Dans plusieurs académies, des enseignants de différentes disciplines, dont l’histoire, l’économie, la philosophie, ont décidé d’organiser une rétention des notes des copies du baccalauréat – ce qui pourrait repousser la proclamation des résultats – pour montrer leur opposition à la réforme dans l’enseignement secondaire initiée par le ministre de l’Éducation nationale, Blanquer.

Celui-ci a déclaré avoir une « très grande confiance dans l’immense majorité des professeurs de France [...] qui n’ont aucune envie de contribuer au sabotage d’un examen pour lequel ils ont préparé avec passion leurs élèves ». Mais si, depuis le début des examens, des enseignants montrent de différentes manières leur désaccord, comme ils l’ont fait par exemple en faisant la grève des surveillances du baccalauréat ou du brevet des collèges, c’est bien contre un vrai sabotage, celui-là, celui de l’éducation des jeunes.

Dans un communiqué, des enseignants de philosophie dénonçaient les conséquences de la réforme, entre autres, la suppression des dédoublements des élèves en série technologique, ce qui signifie enseigner devant 35 ou 37 élèves, voire plus, ou encore la diminution du nombre d’heures consacrées à la philosophie.
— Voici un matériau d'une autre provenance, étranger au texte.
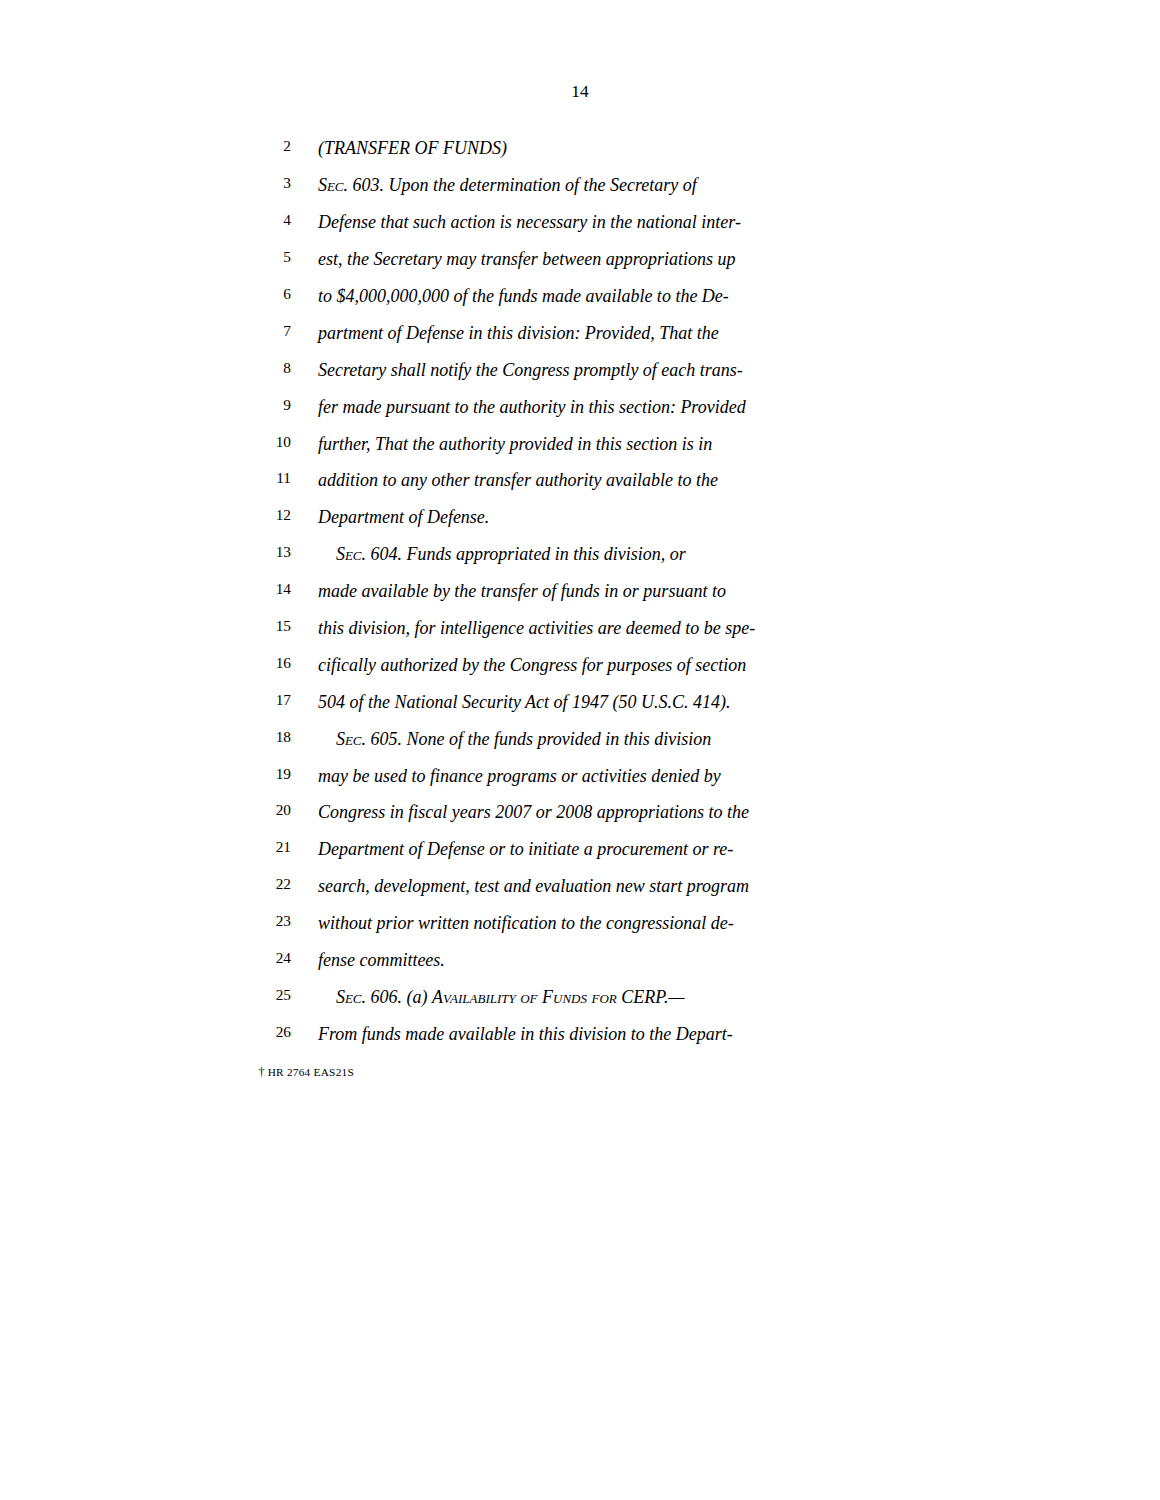14
(TRANSFER OF FUNDS)
Sec. 603. Upon the determination of the Secretary of
Defense that such action is necessary in the national inter-
est, the Secretary may transfer between appropriations up
to $4,000,000,000 of the funds made available to the De-
partment of Defense in this division: Provided, That the
Secretary shall notify the Congress promptly of each trans-
fer made pursuant to the authority in this section: Provided
further, That the authority provided in this section is in
addition to any other transfer authority available to the
Department of Defense.
Sec. 604. Funds appropriated in this division, or
made available by the transfer of funds in or pursuant to
this division, for intelligence activities are deemed to be spe-
cifically authorized by the Congress for purposes of section
504 of the National Security Act of 1947 (50 U.S.C. 414).
Sec. 605. None of the funds provided in this division
may be used to finance programs or activities denied by
Congress in fiscal years 2007 or 2008 appropriations to the
Department of Defense or to initiate a procurement or re-
search, development, test and evaluation new start program
without prior written notification to the congressional de-
fense committees.
Sec. 606. (a) Availability of Funds for CERP.—
From funds made available in this division to the Depart-
† HR 2764 EAS21S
Mais il en va de même pour les autres matières enseignées au lycée général. Concernant les CAP et le baccalauréat professionnel, une filière entière est vouée à disparaître, celle de gestion administration. Quant au nombre d’heures d’enseignement dans les lycées professionnels, il chute en mathématiques, en français et en histoire-géographie. Or ce sont des matières qui offraient une certaine ouverture culturelle à ces jeunes, pour la grande majorité issus des classes populaires, et qui n’y ont accès qu’au travers de l’école. Pour ne donner qu’un exemple, les programmes d’histoire-géographie sont ainsi réduits à … deux chapitres. Les jeunes de filière professionnelle seront de plus en plus orientés vers l’apprentissage, et feront surtout plus vite l’apprentissage... de l’exploitation. La seule chose qui ne diminue pas, ce sont les effectifs dans les classes.

Les heures supplémentaires explosent dans la plupart des établissements du secondaire. De plus en plus de contractuels sont embauchés afin de colmater les brèches. Et les postes d’enseignants ne sont pas les seuls touchés ; il y a ceux des administratifs ou des surveillants, sans oublier ceux de toutes celles et tous ceux qui assurent le nettoyage et le fonctionnement de la cantine, qui dépendent des régions.

Au travers de cette réforme, c’est un vaste plan d’économies dans l’Éducation qui se prépare.